-- PERINTAH KERJA A --
Tuliskan kembali bagian tulisan tentang liburan mahasiswa di Amerika, mulai dari "Sebagai mahasiswa yang" sampai dengan "4 negara bagian.". Jangan ubah satu huruf pun.

-- TULISAN UNTUK DIBACA --
+ + +

~Dwika
Mengenal Amerika: Liburan “Murah Meriah” Ala Mahasiswa Beasiswa Lintas 4 Negara Bagian
REP | 09 January 2011 | 08:21Ternyata, dengan bekerja keras dan berdoa, seliar apapun mimpi yang kita miliki bisa jadi kenyataan. Siapa sangka seorang anak tukang gorengan dan ayah pengangguran bisa kuliah di Amerika. Banyak orang yang dulu meremehkan, tapi tak jua surut mimpi liar saya. Justru saya selalu terus bermimpi semakin liar :D.
Sebagai mahasiswa yang hidupnya ditopang oleh beasiswa yang pas–pas untuk biaya menyewa apartemen, pas untuk makan, pas untuk isi pulsa, dan pas ingin yang lebih tidak ada uangnya :D–sehingga pas liburan, pas juga uangnya habis untuk biaya hidup yang pokok, saya juga tidak pernah bermimpi bisa berlibur menjelajahi Amerika. Tapi, soal kebesaran Tuhan sudah bukan rahasia lagi. Siapa sangka, yang tadinya hanya berencana ikut “mudik” salah satu keluarga Amerika, malah berakhir dengan perjalanan melintasi 4 negara bagian.
Awalnya cukup heran ketika orang-orang bilang banyak orang Amerika yang tidak pernah keluar negeri. Hem… dulu saya berpikir, apa mereka sekampungan atau semiskin itu sampai-sampai tidak bisa pergi keluar negeri, keluar Amerika. Setelah tinggal di sini, saya paham, tanpa harus bertanya. Wajar saja mereka tidak pernah keluar dari Amerika. Amerika sangatlah luas, terdiri dari 50 negara bagian. Mungkin tidak banyak orang yang sudah mengunjungi lebih dari 10 negara bagian di Amerika.

+ + +

-- BAHAN TERSEDIA --

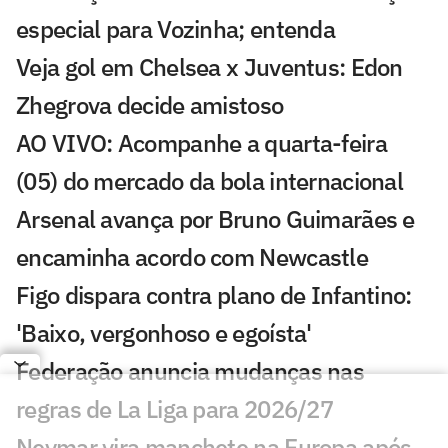
especial para Vozinha; entenda
Veja gol em Chelsea x Juventus: Edon
Zhegrova decide amistoso
AO VIVO: Acompanhe a quarta-feira
(05) do mercado da bola internacional
Arsenal avança por Bruno Guimarães e
encaminha acordo com Newcastle
Figo dispara contra plano de Infantino:
'Baixo, vergonhoso e egoísta'
Federação anuncia mudanças nas
regras de La Liga para 2026/27
Neymar vira manchete na Europa após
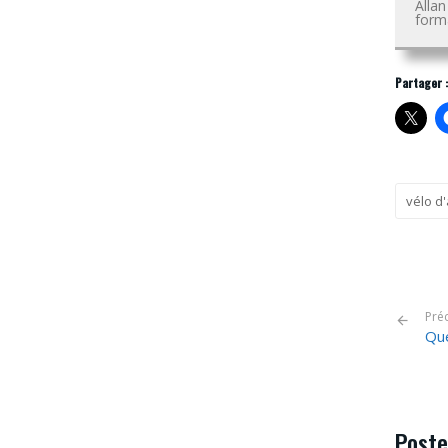
Alla
forma
Partager :
vélo d
Pré
Que
Poste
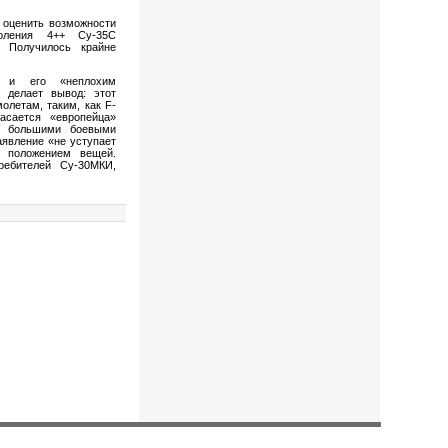
л оценить возможности
коления 4++ Су-35С
 Получилось крайне
С и его «неплохим
 делает вывод: этот
олетам, таким, как F-
касается «европейца»
ют большими боевыми
аявление «не уступает
м положением вещей.
ребителей Су-30МКИ,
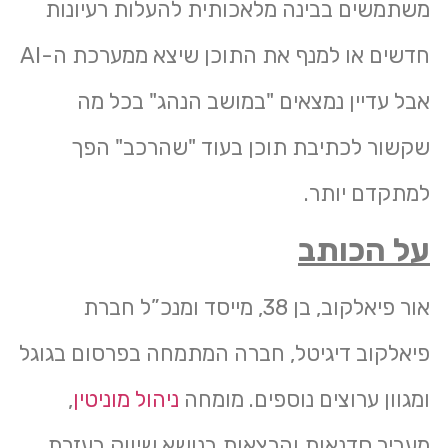
משתמשים בבינה מלאכותית להעלות רעיונות
חדשים או למנף את התוכן שיצא ממערכת ה-AI
אבל עדיין נמצאים "במושב הנהג" בכל מה
שקשור לכתיבת תוכן בעוד "שהרכב" הפך
למתקדם יותר.
על הכותב
אור פיאלקוב, בן 38, מייסד ומנכ”ל חברת
פיאלקוב דיגיטל, חברה המתמחה בפרסום בגוגל
ומגוון ערוצים נוספים. מומחה
ניהול מוניטין
,
מעביר סדנאות והרצאות בנושא שיווק בעזרת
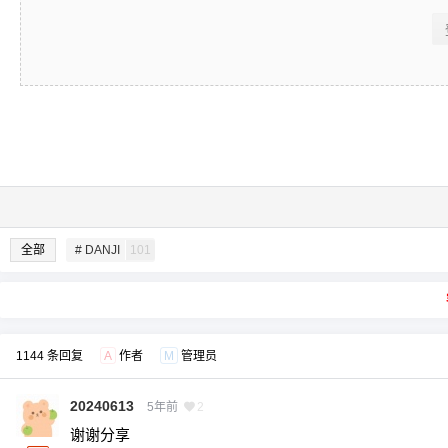
全部
# DANJI
101
1144 条回复
A
作者
M
管理员
20240613
5年前
2
谢谢分享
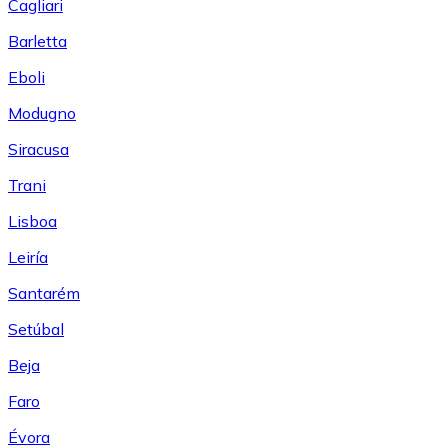
Cagliari
Barletta
Eboli
Modugno
Siracusa
Trani
Lisboa
Leiría
Santarém
Setúbal
Beja
Faro
Évora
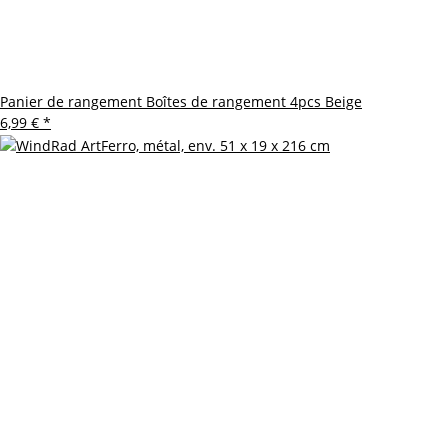
Panier de rangement Boîtes de rangement 4pcs Beige
6,99 €
*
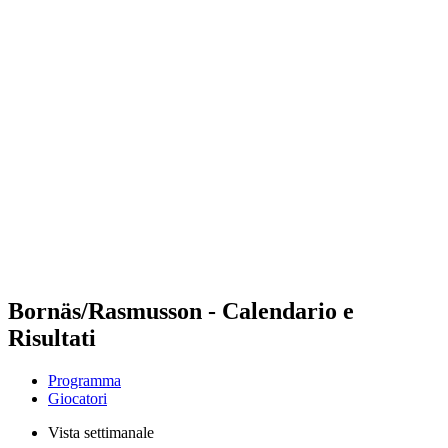
Futures
Futures - Malmö, SWE - 2026
Futures - Malmö, SWE - 2026
ritorna alla Home di BPT
Dove guardare
Squadre
Programma
Classifica
Bornäs/Rasmusson - Calendario e
Risultati
Programma
Giocatori
Vista settimanale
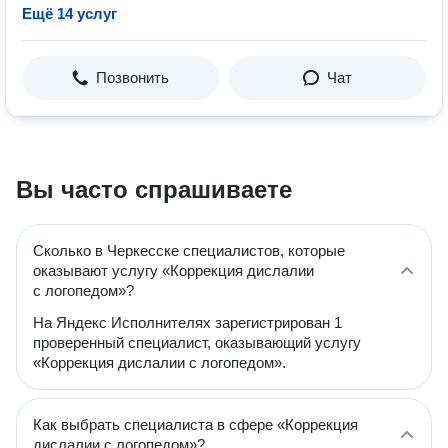
Ещё 14 услуг
Позвонить
Чат
Вы часто спрашиваете
Сколько в Черкесске специалистов, которые
оказывают услугу «Коррекция дислалии
с логопедом»?
На Яндекс Исполнителях зарегистрирован 1
проверенный специалист, оказывающий услугу
«Коррекция дислалии с логопедом».
Как выбрать специалиста в сфере «Коррекция
дислалии с логопедом»?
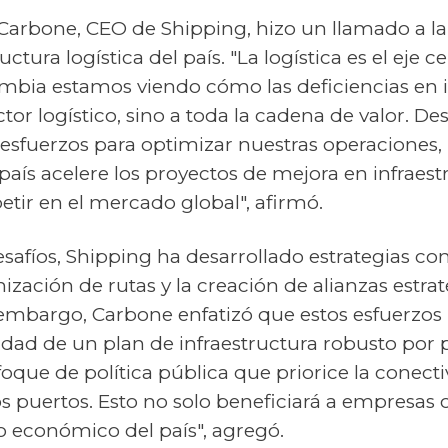
 Carbone, CEO de Shipping, hizo un llamado a la
ructura logística del país. "La logística es el eje 
mbia estamos viendo cómo las deficiencias en i
ector logístico, sino a toda la cadena de valor.
esfuerzos para optimizar nuestras operaciones,
aís acelere los proyectos de mejora en infraestr
tir en el mercado global", afirmó.
esafíos, Shipping ha desarrollado estrategias co
ización de rutas y la creación de alianzas estra
n embargo, Carbone enfatizó que estos esfuerzo
dad de un plan de infraestructura robusto por p
que de política pública que priorice la conectiv
 puertos. Esto no solo beneficiará a empresas 
o económico del país", agregó.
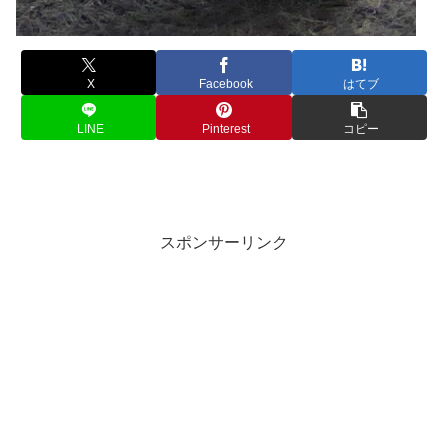
X
Facebook
はてブ
LINE
Pinterest
コピー
スポンサーリンク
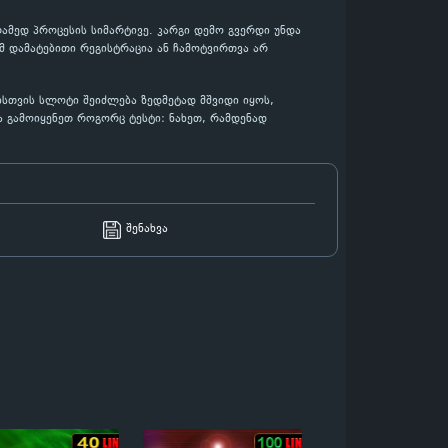
ამედ პროცესის სიმარტივე. კარგი დემო გვერდი უნდა
მ დამატებითი რეგისტრაცია ან ჩამოტვირთვა არ
ისთვის სლოტი შეიძლება ზედმეტად მშვიდი იყოს,
ა გამოიყენეთ როგორც ტესტი: ნახეთ, რამდენად
შენახვა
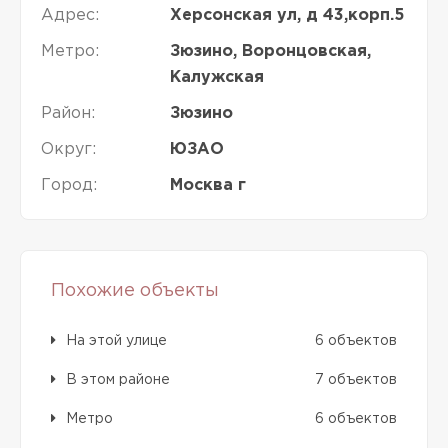
Адрес:
Херсонская ул, д 43,корп.5
Метро:
Зюзино, Воронцовская,
Калужская
Район:
Зюзино
Округ:
ЮЗАО
Город:
Москва г
Похожие объекты
На этой улице
6 объектов
В этом районе
7 объектов
Метро
6 объектов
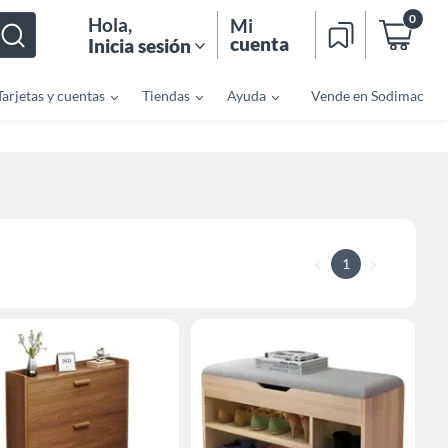
0
Hola
,
Mi
cuenta
Inicia sesión
Tarjetas y cuentas
Tiendas
Ayuda
Vende en Sodimac
1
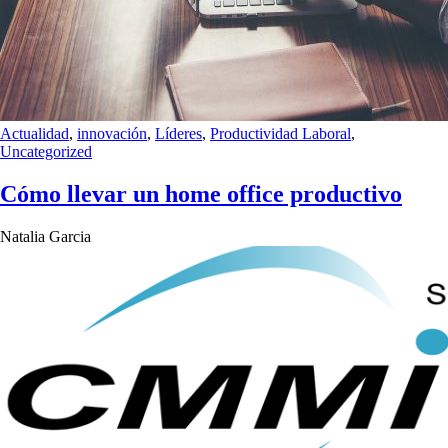
Actualidad
,
innovación
,
Líderes
,
Productividad Laboral
,
Uncategorized
Cómo llevar un home office productivo
Natalia Garcia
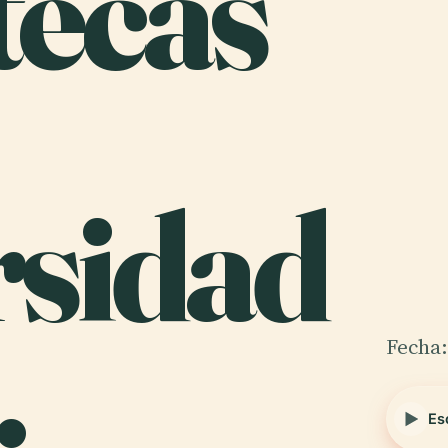
tecas
rsidad
.
Fecha:
Es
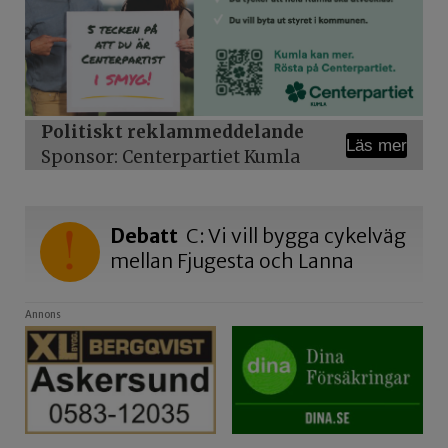
Politiskt reklammeddelande
Läs mer
Sponsor: Centerpartiet Kumla
Debatt
C: Vi vill bygga cykelväg
mellan Fjugesta och Lanna
Annons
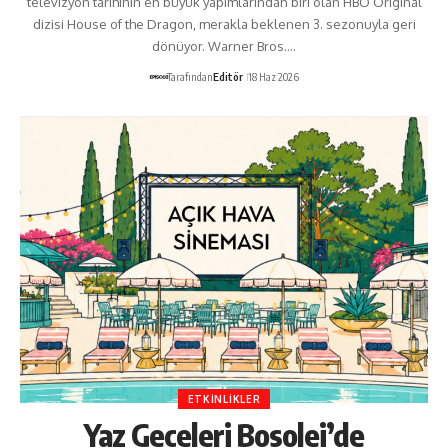
televizyon tarihinin en büyük yapımlarından biri olan HBO Original
dizisi House of the Dragon, merakla beklenen 3. sezonuyla geri
dönüyor. Warner Bros.…
Tarafından
Editör
18 Haz 2026
ETKINLIKLER
Yaz Geceleri Bosolei’de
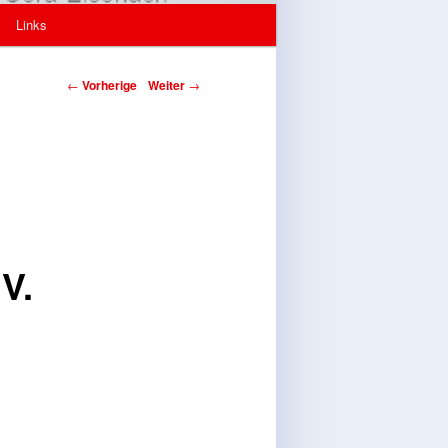
Links
←
Vorherige
Weiter
→
V.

+ + +

-- PERINTAH KERJA B --
Ubah baris-baris bahan tersedia menjadi daftar bernomor, mulai dari baris pertama bahan itu sampai dengan baris yang memuat "Vista settimanale". Kedua ujungnya ikut, baris kosong dibuang, dan gambar tidak perlu dimasukkan.

-- KOLOM JAWABAN A --
Sebagai mahasiswa yang hidupnya ditopang oleh beasiswa yang pas–pas untuk biaya menyewa apartemen, pas untuk makan, pas untuk isi pulsa, dan pas ingin yang lebih tidak ada uangnya :D–sehingga pas liburan, pas juga uangnya habis untuk biaya hidup yang pokok, saya juga tidak pernah bermimpi bisa berlibur menjelajahi Amerika. Tapi, soal kebesaran Tuhan sudah bukan rahasia lagi. Siapa sangka, yang tadinya hanya berencana ikut “mudik” salah satu keluarga Amerika, malah berakhir dengan perjalanan melintasi 4 negara bagian.

-- KOLOM JAWABAN B --
1. especial para Vozinha; entenda
2. Veja gol em Chelsea x Juventus: Edon
3. Zhegrova decide amistoso
4. AO VIVO: Acompanhe a quarta-feira
5. (05) do mercado da bola internacional
6. Arsenal avança por Bruno Guimarães e
7. encaminha acordo com Newcastle
8. Figo dispara contra plano de Infantino:
9. 'Baixo, vergonhoso e egoísta'
10. Federação anuncia mudanças nas
11. regras de La Liga para 2026/27
12. Neymar vira manchete na Europa após
13. Alla
14. forma
15. Partager :
16. vélo d
17. Pré
18. Que
19. Poste
20. л оценить возможности
21. коления 4++ Су-35С
22.  Получилось крайне
23. С и его «неплохим
24.  делает вывод: этот
25. олетам, таким, как F-
26. касается «европейца»
27. ют большими боевыми
28. аявление «не уступает
29. м положением вещей.
30. ребителей Су-30МКИ,
31. משתמשים בבינה מלאכותית להעלות רעיונות
32. חדשים או למנף את התוכן שיצא ממערכת ה-AI
33. אבל עדיין נמצאים "במושב הנהג" בכל מה
34. שקשור לכתיבת תוכן בעוד "שהרכב" הפך
35. למתקדם יותר.
36. על הכותב
37. אור פיאלקוב, בן 38, מייסד ומנכ”ל חברת
38. פיאלקוב דיגיטל, חברה המתמחה בפרסום בגוגל
39. ומגוון ערוצים נוספים. מומחה
40. ניהול מוניטין
41. ,
42. מעביר סדנאות והרצאות בנושא שיווק בעזרת
43. 全部
44. # DANJI
45. 101
46. 1144 条回复
47. A
48. 作者
49. M
50. 管理员
51. 20240613
52. 5年前
53. 2
54. 谢谢分享
55. Cagliari
56. Barletta
57. Eboli
58. Modugno
59. Siracusa
60. Trani
61. Lisboa
62. Leiría
63. Santarém
64. Setúbal
65. Beja
66. Faro
67. Évora
68. Panier de rangement Boîtes de rangement 4pcs Beige
69. 6,99 €
70. *
71. Futures
72. Futures - Malmö, SWE - 2026
73. Futures - Malmö, SWE - 2026
74. ritorna alla Home di BPT
75. Dove guardare
76. Squadre
77. Programma
78. Classifica
79. Bornäs/Rasmusson - Calendario e
80. Risultati
81. Programma
82. Giocatori
83. Vista settimanale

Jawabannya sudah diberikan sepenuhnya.